Category

Billing Practices

Freelancers Are Not Employees – How Are You Being Billed?

By Billing Practices, Talent No Comments

contract signingWhy state the obvious? Because many agencies bill freelance and temporary labor to their clients at fully-loaded contract rates, rather than on a pass-through basis, net of any mark-up.

This is simply not an appropriate practice, unless the client is fully aware and understands the cost differential between a full-time employee and an independent resource.

There are no issues with using freelancers and temps to flex agency staffing to meet fluctuating work levels, backfill for an employee on an extended absence or to access someone with a specific skill set. This is a common and acceptable practice which makes good sense. However, it is also an area often marked by a lack of transparency and, dependent upon agency/client agreement language, the application of unauthorized mark-ups by agency financial teams.

In many, if not most instances, agencies do not inform their clients as to which service team members are freelancers or temps. Our experiences show rather than being identified as freelancers, they are often assigned agency job titles and classified as full-time employees in time tracking reports and fee reconciliations.

Unfortunately, what tends to happen, particularly with direct-labor-based remuneration agreements, is that these individuals are routinely billed out at negotiated contract rates, just the same as the agency’s full-time employees would be.

Without performing comprehensive contract compliance and financial management audits or diligently validating adherence to agreement language already in place, this practice is typically left unabated.
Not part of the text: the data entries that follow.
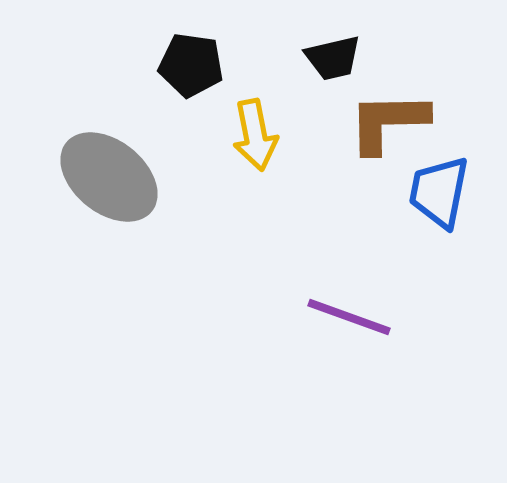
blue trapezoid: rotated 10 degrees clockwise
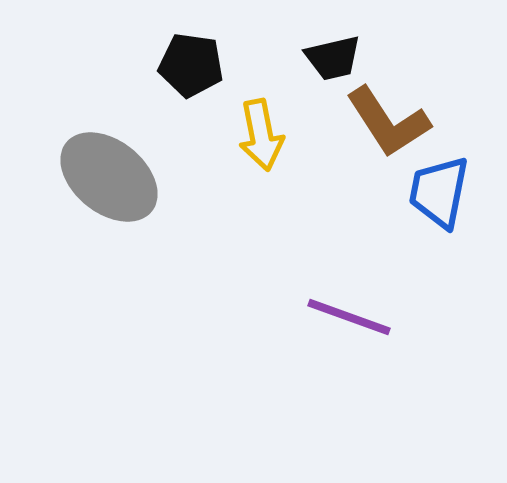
brown L-shape: rotated 122 degrees counterclockwise
yellow arrow: moved 6 px right
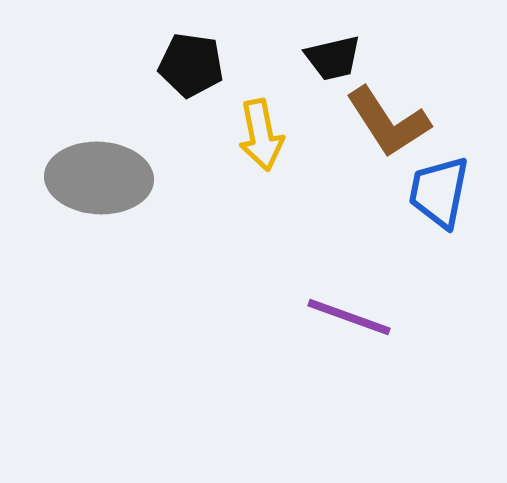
gray ellipse: moved 10 px left, 1 px down; rotated 36 degrees counterclockwise
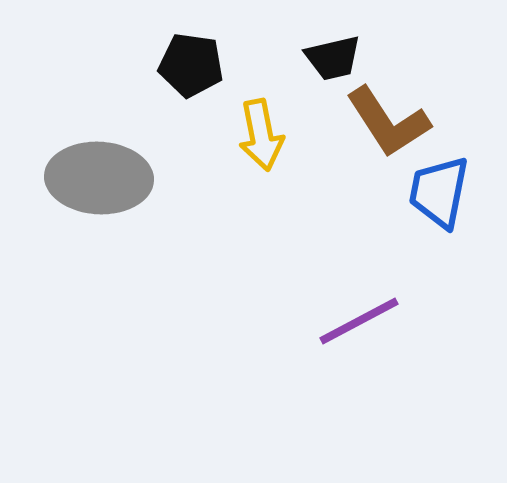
purple line: moved 10 px right, 4 px down; rotated 48 degrees counterclockwise
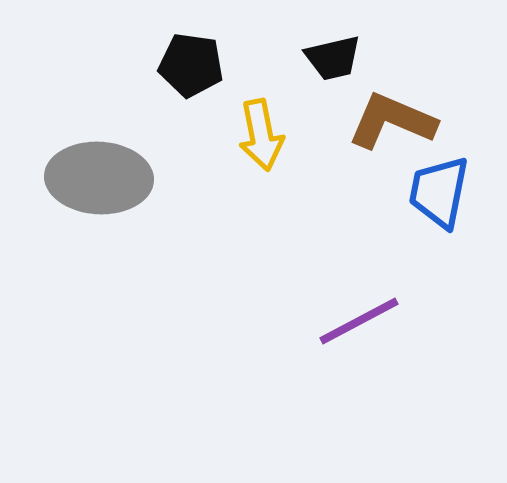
brown L-shape: moved 4 px right, 1 px up; rotated 146 degrees clockwise
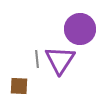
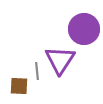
purple circle: moved 4 px right
gray line: moved 12 px down
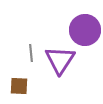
purple circle: moved 1 px right, 1 px down
gray line: moved 6 px left, 18 px up
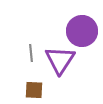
purple circle: moved 3 px left, 1 px down
brown square: moved 15 px right, 4 px down
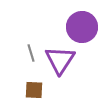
purple circle: moved 4 px up
gray line: rotated 12 degrees counterclockwise
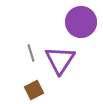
purple circle: moved 1 px left, 5 px up
brown square: rotated 30 degrees counterclockwise
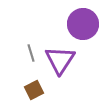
purple circle: moved 2 px right, 2 px down
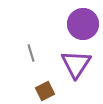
purple triangle: moved 16 px right, 4 px down
brown square: moved 11 px right, 1 px down
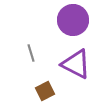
purple circle: moved 10 px left, 4 px up
purple triangle: rotated 36 degrees counterclockwise
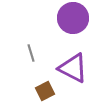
purple circle: moved 2 px up
purple triangle: moved 3 px left, 4 px down
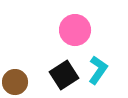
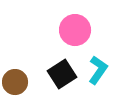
black square: moved 2 px left, 1 px up
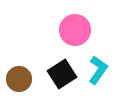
brown circle: moved 4 px right, 3 px up
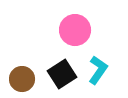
brown circle: moved 3 px right
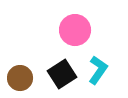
brown circle: moved 2 px left, 1 px up
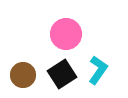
pink circle: moved 9 px left, 4 px down
brown circle: moved 3 px right, 3 px up
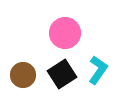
pink circle: moved 1 px left, 1 px up
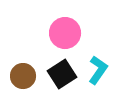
brown circle: moved 1 px down
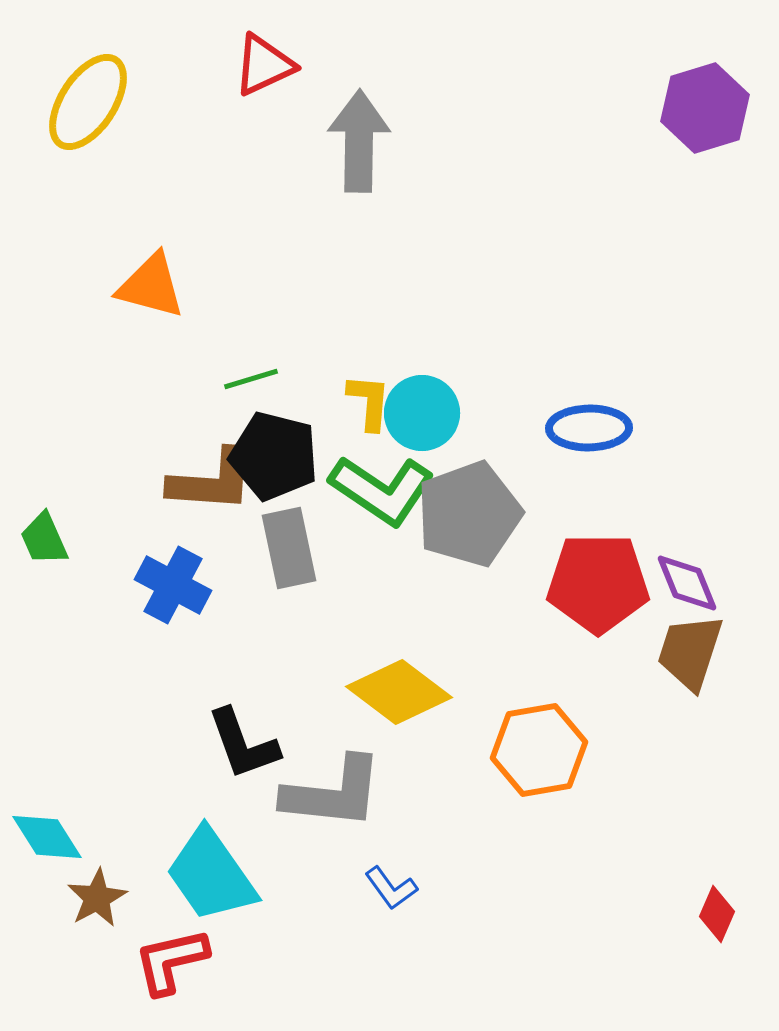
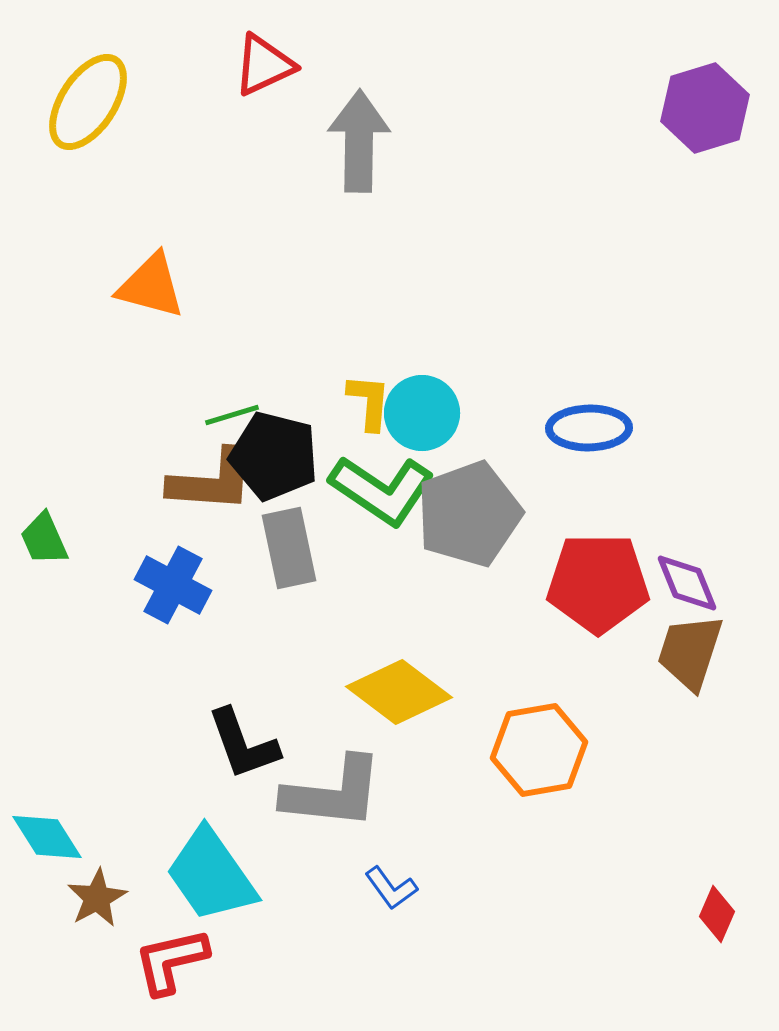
green line: moved 19 px left, 36 px down
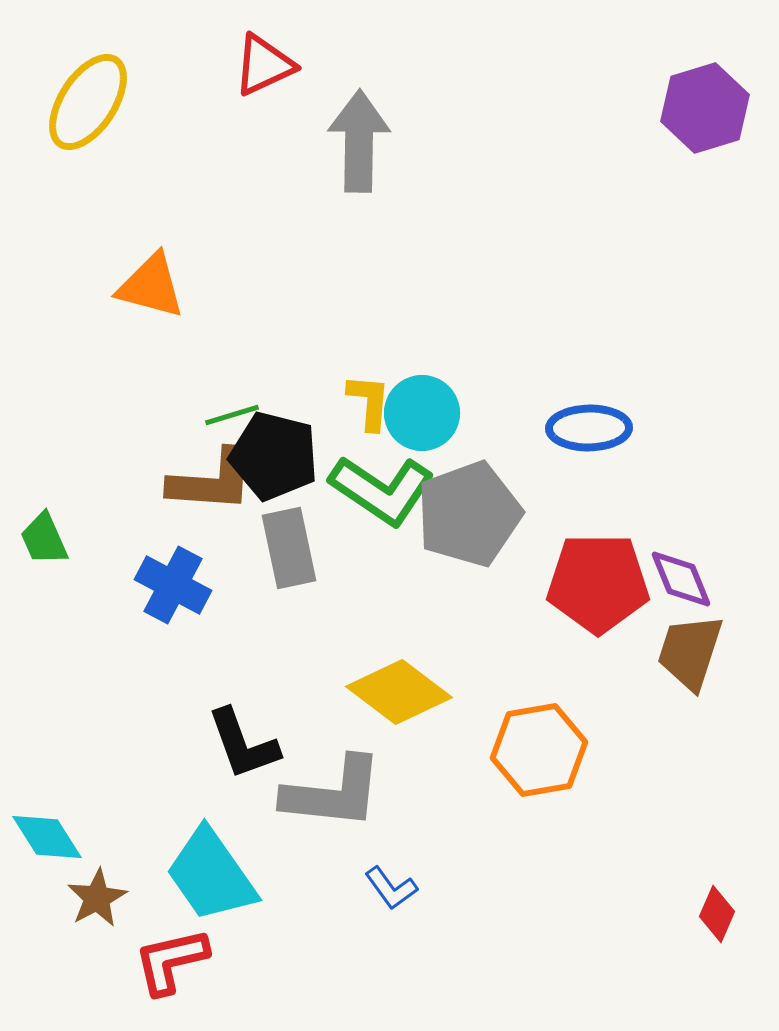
purple diamond: moved 6 px left, 4 px up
Our viewpoint is that unless specifically authorized by a client, billings for freelance and temporary employees should reflect the actual net cost invoiced to the agency. Even if costs are billed at net, agencies are still being compensated for the additional time incurred by full-time employees to procure, educate and supervise these non-employees.

Further support for this position is that agencies simply do not incur the same costs for freelancers and temps as they do for full-time employees. For example,

  • Freelancers do not participate in agency benefit plans such as health insurance, profit sharing or 401K matching. Nor are they paid for holidays, personal comp or vacation time.
  • Agencies seldomly provide onsite workspace at their offices.
  • Agencies bear no cost in training and or career development.

Net, net, freelancers and temps are third-party suppliers. Inferences that charging freelance at full contract rates is an “Industry Standard” or should be considered “fair” is simply not supportable. 

This is a profitable endeavor for agencies, one that can yield extraordinary margins. Consider a scenario where an agency pays a freelancer $100 per hour for their services, then charges that time at a contract rate of $150 per hour. This practice would net the agency a 50% mark-up!

Over the years, we have not had a single client who knowingly allowed subcontractors, of any type, to be charged in this manner. Contract language often dictates and or clients usually expect that these charges are being billed on a pass-through basis. At times, we have seen instances where an allowance has been granted for a modest mark-up on freelance cost (e.g. 10% to 15%) to offset the administrative cost of engaging such individuals or for processing them through their payroll system to cover costs such as FICA. Beyond this, agencies really don’t have a basis for applying fully-loaded rates.

For advertisers, this is a worthwhile conversation to have with their agency partners to determine current practices and to reinforce expectations on a go-forward basis.